Politica
June 22 2022
“Insieme per il futuro” è il nome del nuovo partitino di Luigi Di Maio (anche se forse sarebbe stato più appropriato “Insieme per il congiuntivo”). Il ministro dice addio al Movimento che l’ha cresciuto e guarda al centro come un Italia Viva qualsiasi: o come qualcuno ha scritto, con la sua “Pomigliano Viva”. Pare che la goccia che ha fatto traboccare il vaso sia stata la discesa nella rissa del presidente della Camera Fico, che schierandosi con l’Avvocato Conte ha convinto Luigi a mollare gli ormeggi.
Proprio lui, che voleva l’impeachment di Mattarella, che marciava con i gilet gialli, che si affacciava al balcone di Palazzo Chigi in stile peronista, annunciando di aver sconfitto la povertà con il reddito di cittadinanza (sicuramente ha sconfitto la sua, di povertà). Proprio Luigi Di Maio, il populista rivoluzionario, il fratello gemello di Alessandro Che Guevara Di Battista, oggi perfeziona l’ultima giravolta, e si presenta al paese come il più draghiano dei draghiani, il più europeista tra gli europeisti, il più istituzionale degli istituzionali, a braccetto con la gente che conta.
Oggi molti giornali corrono a tessere le lodi. Si sottolinea la scaltrezza politica del ragazzo di Pomigliano. Si indaga sulle relazioni con Beppe Sala e Mara Carfagna, sulle grandi manovre al centro. Ma cambiare maschera così in fretta comporta un prezzo da pagare nelle urne. I fuoriusciti, storicamente, non si coprono di gloria nel giorno del voto. E dunque, al di là delle alchimie parlamentari, qua stanno facendo tutti i conti senza l’oste elettorale.
Per quanto Di Maio possa uscirne come un D’Alema in salsa campana, c’è il rischio che tutti vadano a schiantarsi contro il muro delle elezioni. Vista da fuori, questa prima puntata dell’esplosione pentastellata si configura come un penoso spettacolo di rivalità personali, dove ai principi si sostituiscono gli interessi personali: tutto questo difficilmente sarà digerito dalla platea elettorale.
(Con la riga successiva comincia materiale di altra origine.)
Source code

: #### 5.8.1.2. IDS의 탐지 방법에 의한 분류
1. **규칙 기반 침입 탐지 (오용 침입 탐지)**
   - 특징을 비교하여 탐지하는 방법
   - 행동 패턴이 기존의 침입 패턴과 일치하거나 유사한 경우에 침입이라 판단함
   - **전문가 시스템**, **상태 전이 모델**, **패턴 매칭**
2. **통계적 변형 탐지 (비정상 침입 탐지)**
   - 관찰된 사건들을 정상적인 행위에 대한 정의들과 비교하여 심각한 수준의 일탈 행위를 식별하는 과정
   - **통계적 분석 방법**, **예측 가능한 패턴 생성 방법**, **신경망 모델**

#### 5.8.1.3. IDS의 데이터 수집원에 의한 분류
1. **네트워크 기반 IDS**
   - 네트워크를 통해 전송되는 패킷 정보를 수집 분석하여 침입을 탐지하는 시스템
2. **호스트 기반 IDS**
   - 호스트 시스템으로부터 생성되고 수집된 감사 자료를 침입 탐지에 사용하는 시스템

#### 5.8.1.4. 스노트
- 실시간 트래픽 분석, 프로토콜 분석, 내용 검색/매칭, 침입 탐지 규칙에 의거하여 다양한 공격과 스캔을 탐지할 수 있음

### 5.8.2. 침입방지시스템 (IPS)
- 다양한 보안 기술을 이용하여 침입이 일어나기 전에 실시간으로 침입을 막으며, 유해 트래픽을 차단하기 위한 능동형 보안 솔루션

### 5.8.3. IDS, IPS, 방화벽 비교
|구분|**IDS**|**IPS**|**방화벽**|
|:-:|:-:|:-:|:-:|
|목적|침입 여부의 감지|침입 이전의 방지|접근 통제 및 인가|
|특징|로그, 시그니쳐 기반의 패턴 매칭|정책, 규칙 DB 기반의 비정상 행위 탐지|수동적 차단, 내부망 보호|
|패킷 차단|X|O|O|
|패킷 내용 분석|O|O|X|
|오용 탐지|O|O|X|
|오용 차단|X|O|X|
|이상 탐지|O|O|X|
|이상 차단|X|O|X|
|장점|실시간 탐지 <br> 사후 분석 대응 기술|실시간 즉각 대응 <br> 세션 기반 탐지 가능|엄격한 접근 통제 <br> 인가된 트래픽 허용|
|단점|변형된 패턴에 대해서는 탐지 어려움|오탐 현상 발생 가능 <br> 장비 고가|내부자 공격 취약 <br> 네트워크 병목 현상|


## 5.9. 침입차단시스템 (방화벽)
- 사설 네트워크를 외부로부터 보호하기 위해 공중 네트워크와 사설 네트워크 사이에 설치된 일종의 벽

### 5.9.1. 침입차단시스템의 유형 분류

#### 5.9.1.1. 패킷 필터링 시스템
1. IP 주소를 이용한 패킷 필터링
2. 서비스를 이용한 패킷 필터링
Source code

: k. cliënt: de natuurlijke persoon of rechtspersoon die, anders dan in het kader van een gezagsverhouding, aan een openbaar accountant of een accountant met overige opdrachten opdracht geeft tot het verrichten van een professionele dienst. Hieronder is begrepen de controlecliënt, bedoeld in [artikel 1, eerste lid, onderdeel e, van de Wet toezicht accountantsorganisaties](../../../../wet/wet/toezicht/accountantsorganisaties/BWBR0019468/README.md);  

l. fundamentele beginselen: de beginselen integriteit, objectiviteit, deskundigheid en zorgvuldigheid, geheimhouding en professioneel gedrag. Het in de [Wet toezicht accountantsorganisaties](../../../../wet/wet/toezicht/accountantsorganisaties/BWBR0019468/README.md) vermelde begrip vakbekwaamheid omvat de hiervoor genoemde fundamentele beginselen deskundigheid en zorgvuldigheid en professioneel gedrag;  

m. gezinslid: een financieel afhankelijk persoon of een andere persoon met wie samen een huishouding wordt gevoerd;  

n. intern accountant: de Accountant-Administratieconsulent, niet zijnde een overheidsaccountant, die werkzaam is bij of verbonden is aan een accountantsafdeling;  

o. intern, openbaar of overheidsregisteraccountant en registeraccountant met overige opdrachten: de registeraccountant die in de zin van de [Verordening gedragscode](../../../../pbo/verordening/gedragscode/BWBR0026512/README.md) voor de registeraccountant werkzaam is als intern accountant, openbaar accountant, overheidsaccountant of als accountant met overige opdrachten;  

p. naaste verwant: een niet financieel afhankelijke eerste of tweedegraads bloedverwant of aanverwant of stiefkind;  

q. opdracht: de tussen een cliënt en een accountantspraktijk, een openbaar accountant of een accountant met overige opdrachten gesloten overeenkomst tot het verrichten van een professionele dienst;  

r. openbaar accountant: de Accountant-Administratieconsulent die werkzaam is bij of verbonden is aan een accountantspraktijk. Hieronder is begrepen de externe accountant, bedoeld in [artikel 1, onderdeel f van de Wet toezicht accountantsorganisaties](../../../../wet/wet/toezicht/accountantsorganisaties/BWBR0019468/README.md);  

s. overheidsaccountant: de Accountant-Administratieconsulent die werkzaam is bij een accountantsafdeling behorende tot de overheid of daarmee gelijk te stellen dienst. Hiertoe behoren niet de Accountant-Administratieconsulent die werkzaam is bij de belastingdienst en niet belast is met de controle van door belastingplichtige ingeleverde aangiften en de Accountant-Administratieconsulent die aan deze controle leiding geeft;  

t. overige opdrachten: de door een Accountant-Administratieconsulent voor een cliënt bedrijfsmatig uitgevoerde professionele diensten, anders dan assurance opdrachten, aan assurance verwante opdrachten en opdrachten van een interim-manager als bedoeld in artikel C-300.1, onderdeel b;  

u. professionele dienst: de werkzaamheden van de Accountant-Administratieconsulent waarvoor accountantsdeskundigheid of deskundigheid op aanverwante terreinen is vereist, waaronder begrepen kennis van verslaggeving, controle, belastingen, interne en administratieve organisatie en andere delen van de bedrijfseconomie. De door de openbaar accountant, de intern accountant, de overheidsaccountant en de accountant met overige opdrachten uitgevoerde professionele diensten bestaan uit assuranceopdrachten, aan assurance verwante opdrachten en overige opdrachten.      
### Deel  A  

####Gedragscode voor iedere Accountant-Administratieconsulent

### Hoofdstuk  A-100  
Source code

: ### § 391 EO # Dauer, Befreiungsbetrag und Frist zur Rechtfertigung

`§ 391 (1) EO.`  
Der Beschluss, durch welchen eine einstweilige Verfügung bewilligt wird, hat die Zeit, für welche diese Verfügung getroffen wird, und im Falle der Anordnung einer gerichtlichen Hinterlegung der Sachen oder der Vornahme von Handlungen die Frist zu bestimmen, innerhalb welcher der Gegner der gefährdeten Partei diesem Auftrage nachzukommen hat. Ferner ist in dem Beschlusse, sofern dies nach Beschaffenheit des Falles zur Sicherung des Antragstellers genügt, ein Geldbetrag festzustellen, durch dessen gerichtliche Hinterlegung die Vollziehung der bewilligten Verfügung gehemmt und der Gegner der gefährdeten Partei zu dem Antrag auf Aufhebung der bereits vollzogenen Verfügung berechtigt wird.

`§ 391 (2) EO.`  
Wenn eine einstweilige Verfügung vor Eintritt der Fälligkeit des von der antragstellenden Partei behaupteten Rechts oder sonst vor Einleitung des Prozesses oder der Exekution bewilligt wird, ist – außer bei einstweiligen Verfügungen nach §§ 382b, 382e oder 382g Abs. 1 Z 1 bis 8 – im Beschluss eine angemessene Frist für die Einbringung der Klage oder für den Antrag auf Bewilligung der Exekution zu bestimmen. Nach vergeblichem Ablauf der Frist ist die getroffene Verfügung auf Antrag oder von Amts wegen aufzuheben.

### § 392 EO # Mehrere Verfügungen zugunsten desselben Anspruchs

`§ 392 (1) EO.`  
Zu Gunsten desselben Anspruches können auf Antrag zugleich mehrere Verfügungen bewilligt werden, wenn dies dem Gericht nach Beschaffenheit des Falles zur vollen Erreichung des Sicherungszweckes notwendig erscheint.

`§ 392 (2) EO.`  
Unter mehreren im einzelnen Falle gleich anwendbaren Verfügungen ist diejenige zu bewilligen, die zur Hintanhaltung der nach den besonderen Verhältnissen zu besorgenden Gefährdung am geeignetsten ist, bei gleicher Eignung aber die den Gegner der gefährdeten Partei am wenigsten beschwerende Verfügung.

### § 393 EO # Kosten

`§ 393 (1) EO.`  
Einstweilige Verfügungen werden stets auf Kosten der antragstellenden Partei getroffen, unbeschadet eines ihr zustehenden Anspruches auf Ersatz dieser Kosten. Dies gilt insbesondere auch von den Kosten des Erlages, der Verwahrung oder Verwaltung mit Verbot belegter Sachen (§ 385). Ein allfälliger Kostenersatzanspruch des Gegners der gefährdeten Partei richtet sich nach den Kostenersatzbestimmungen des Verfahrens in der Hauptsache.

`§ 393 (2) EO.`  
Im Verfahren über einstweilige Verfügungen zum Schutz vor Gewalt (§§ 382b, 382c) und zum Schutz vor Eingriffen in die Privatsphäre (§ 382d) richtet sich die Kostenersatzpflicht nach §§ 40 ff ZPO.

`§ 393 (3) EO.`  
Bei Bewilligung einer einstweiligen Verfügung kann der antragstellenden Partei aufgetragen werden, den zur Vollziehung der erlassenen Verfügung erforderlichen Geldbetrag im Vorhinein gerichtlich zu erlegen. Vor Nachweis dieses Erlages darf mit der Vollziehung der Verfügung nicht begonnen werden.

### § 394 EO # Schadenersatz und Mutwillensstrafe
Il 33% dei consensi dell’età dell’oro del Movimento è già archiviato. Vedremo. cosa resterà in piedi, nello sfacelo del popolo grillino.
Certamente, sul breve periodo, quello con le ossa più ammaccate sembra essere Conte, che pure in queste ore finge serenità: “Me lo aspettavo”. Si parlava di 20-30 dimaiani pronti a lasciare il Movimento: in realtà gli scissionisti sono molti di più. Oltre 60 parlamentari, spinti anche dalla volontà di evitare la tagliola del doppio mandato e conservare la poltrona. Tra loro, anche nomi di peso come Laura Castelli e Manlio Di Stefano. Con la conseguenza che il M5s non è più il primo partito in parlamento. Conte, dicevamo, ne esce ammaccato anche perché si ritrova schiacciato su una linea filo-russa che mal si concilia con la sua figura, e probabilmente non paga neanche in termini di consensi. Certo, Conte potrebbe anche scartare e mollare il governo in vista delle politiche: ma il personaggio non ha mostrato grande coraggio in passato. E difficilmente lo troverà adesso.
Il governo ne uscirà indebolito? Non è detto. Certamente si parcellizza la maggioranza, ma in realtà le risoluzioni continuano a passare indisturbate alla prova del voto. E se non altro Draghi adesso ha davanti un quadro più chiaro degli orientamenti della maggioranza.
La certezza è che il movimento delle origini è morto e sepolto. I leader che incrociano le sciabole sembrano ballare sul Titanic già affondato. Il tempo ci dirà se qualcuno, annaspando, riuscirà ad agganciare una ciambella di salvataggio per nuotare ancora un giro, a bordo di scialuppe di partitini fantasma. Oppure se tutti i commedianti sono condannati, inevitabilmente, all’abisso.